Record set: Begin

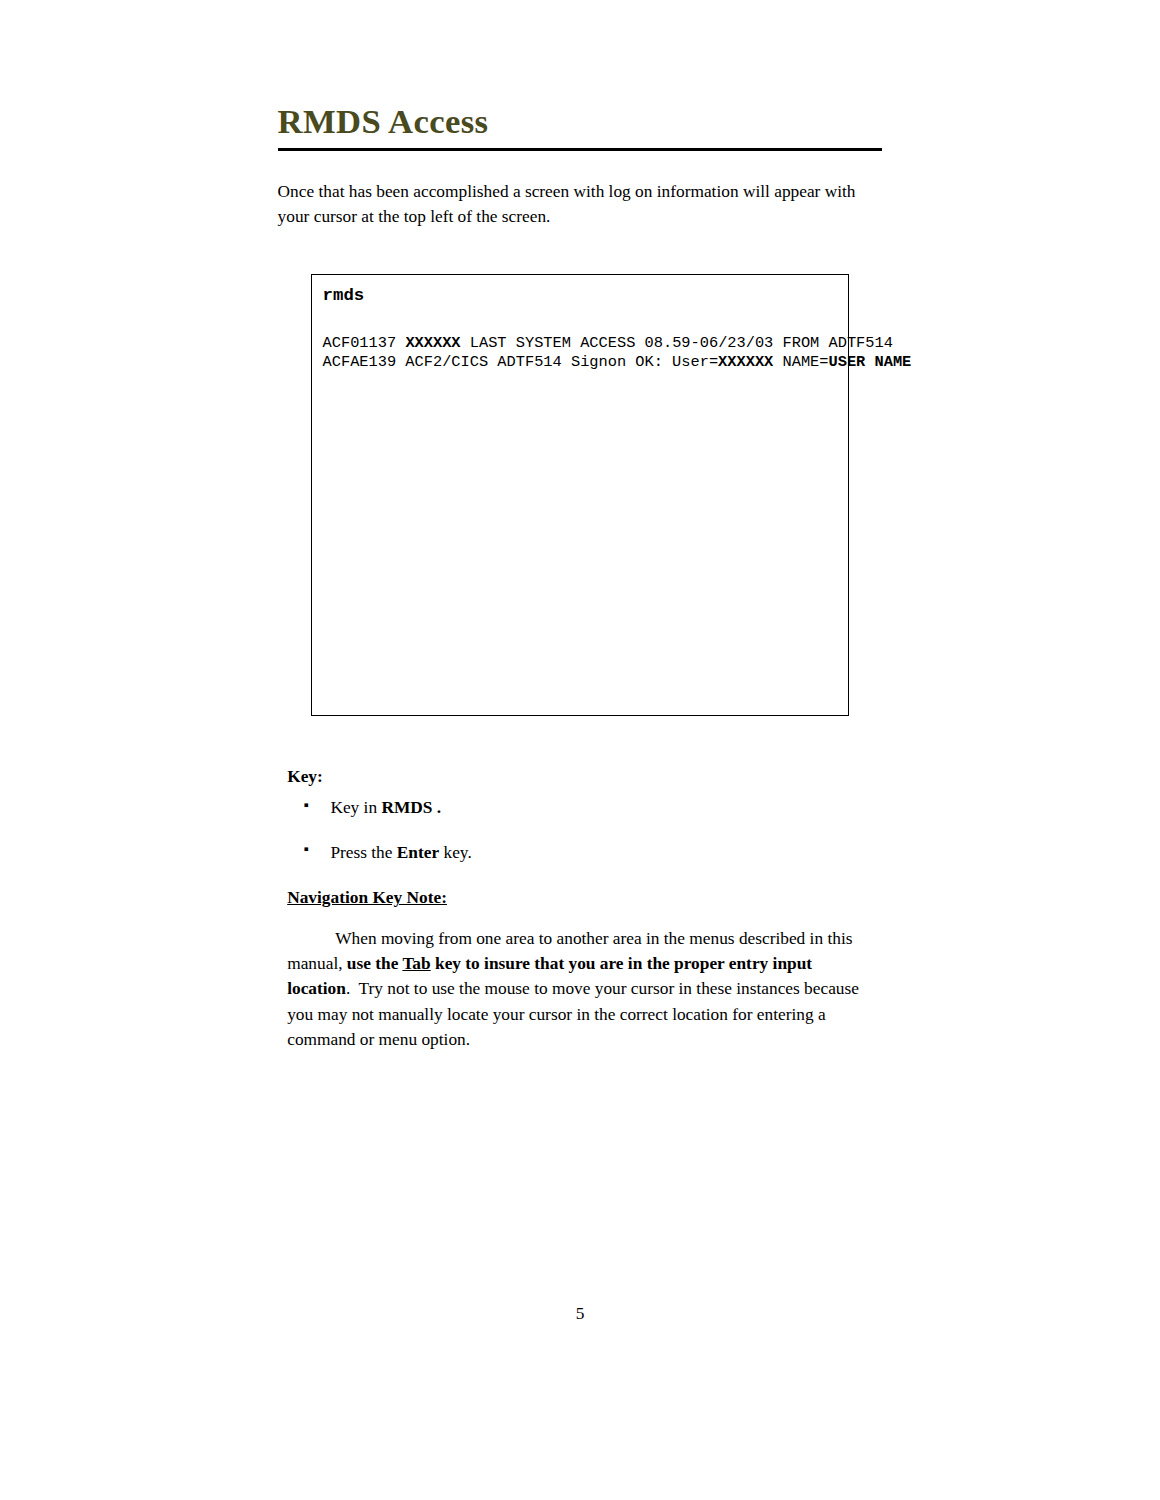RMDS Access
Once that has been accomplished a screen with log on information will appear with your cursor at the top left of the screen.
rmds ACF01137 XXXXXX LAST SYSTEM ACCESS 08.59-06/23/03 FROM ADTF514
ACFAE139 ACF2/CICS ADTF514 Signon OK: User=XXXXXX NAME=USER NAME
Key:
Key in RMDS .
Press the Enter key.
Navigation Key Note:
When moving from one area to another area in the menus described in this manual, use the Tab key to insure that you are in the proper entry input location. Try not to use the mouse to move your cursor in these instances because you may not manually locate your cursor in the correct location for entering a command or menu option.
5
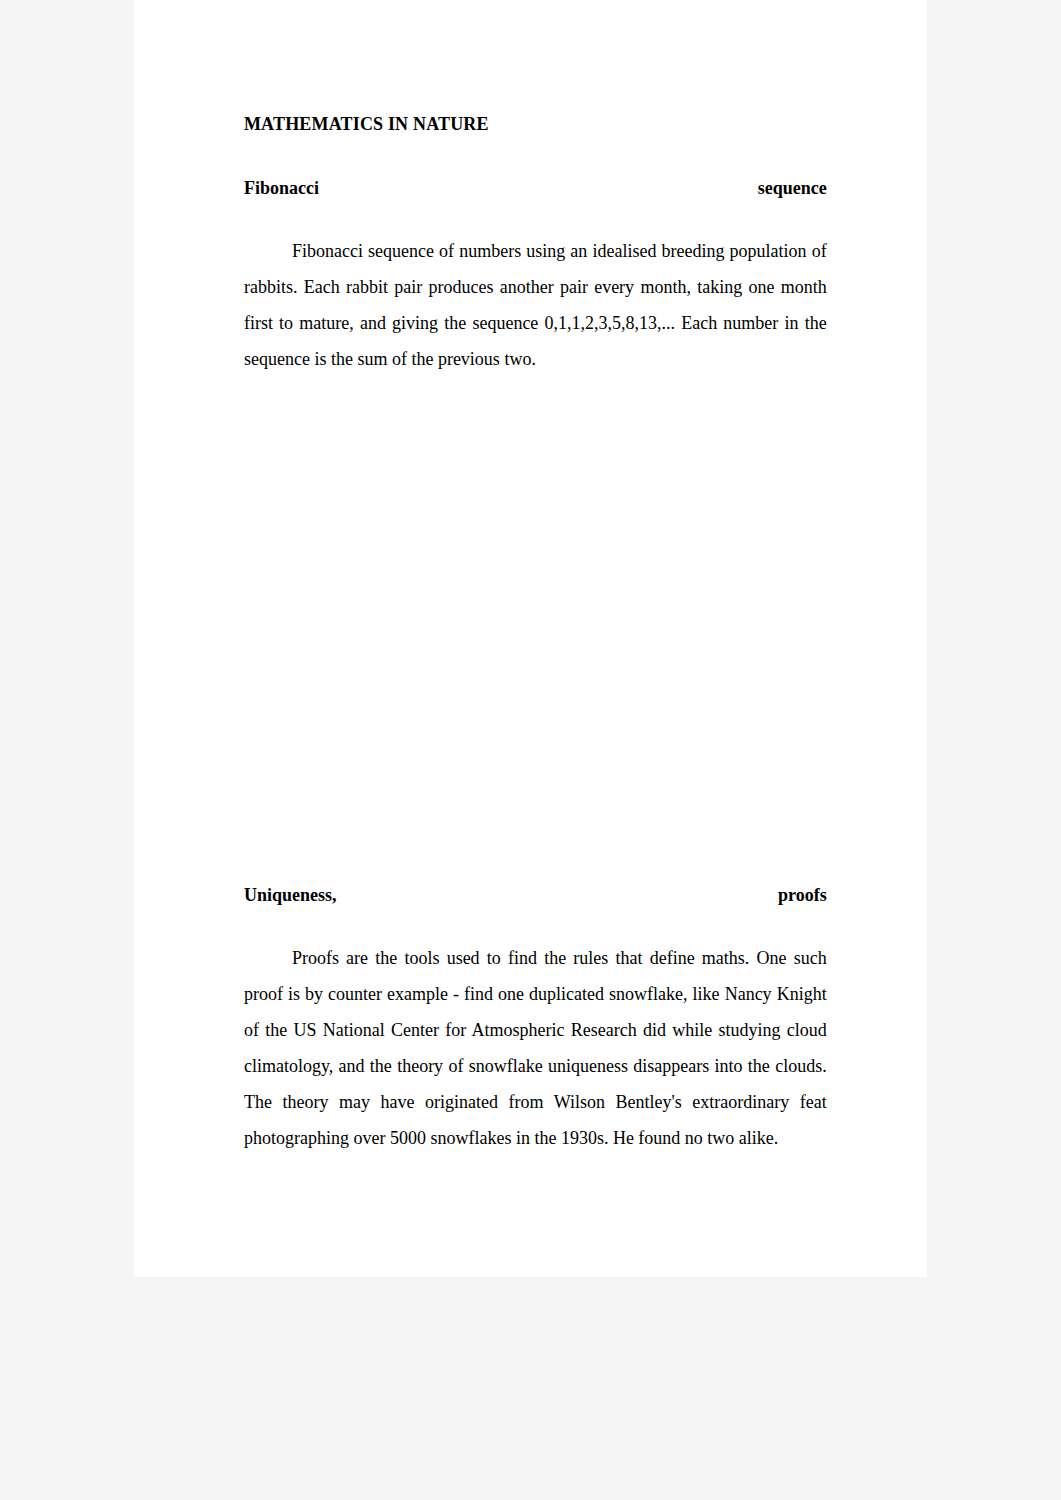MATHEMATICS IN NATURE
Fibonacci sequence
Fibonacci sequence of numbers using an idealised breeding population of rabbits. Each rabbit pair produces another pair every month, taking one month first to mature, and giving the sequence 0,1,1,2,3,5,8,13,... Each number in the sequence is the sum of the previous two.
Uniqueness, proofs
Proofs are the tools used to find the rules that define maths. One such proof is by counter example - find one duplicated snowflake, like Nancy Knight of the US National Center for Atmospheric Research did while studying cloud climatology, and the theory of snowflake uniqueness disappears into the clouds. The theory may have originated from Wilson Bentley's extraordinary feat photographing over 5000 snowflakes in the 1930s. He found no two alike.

Record set: End

In the transcription, every picture is to be excluded and the records above given again exactly.

RMDS Access
Once that has been accomplished a screen with log on information will appear with your cursor at the top left of the screen.
rmds ACF01137 XXXXXX LAST SYSTEM ACCESS 08.59-06/23/03 FROM ADTF514
ACFAE139 ACF2/CICS ADTF514 Signon OK: User=XXXXXX NAME=USER NAME
Key:
Key in RMDS .
Press the Enter key.
Navigation Key Note:
When moving from one area to another area in the menus described in this manual, use the Tab key to insure that you are in the proper entry input location. Try not to use the mouse to move your cursor in these instances because you may not manually locate your cursor in the correct location for entering a command or menu option.
5
MATHEMATICS IN NATURE
Fibonacci sequence
Fibonacci sequence of numbers using an idealised breeding population of rabbits. Each rabbit pair produces another pair every month, taking one month first to mature, and giving the sequence 0,1,1,2,3,5,8,13,... Each number in the sequence is the sum of the previous two.
Uniqueness, proofs
Proofs are the tools used to find the rules that define maths. One such proof is by counter example - find one duplicated snowflake, like Nancy Knight of the US National Center for Atmospheric Research did while studying cloud climatology, and the theory of snowflake uniqueness disappears into the clouds. The theory may have originated from Wilson Bentley's extraordinary feat photographing over 5000 snowflakes in the 1930s. He found no two alike.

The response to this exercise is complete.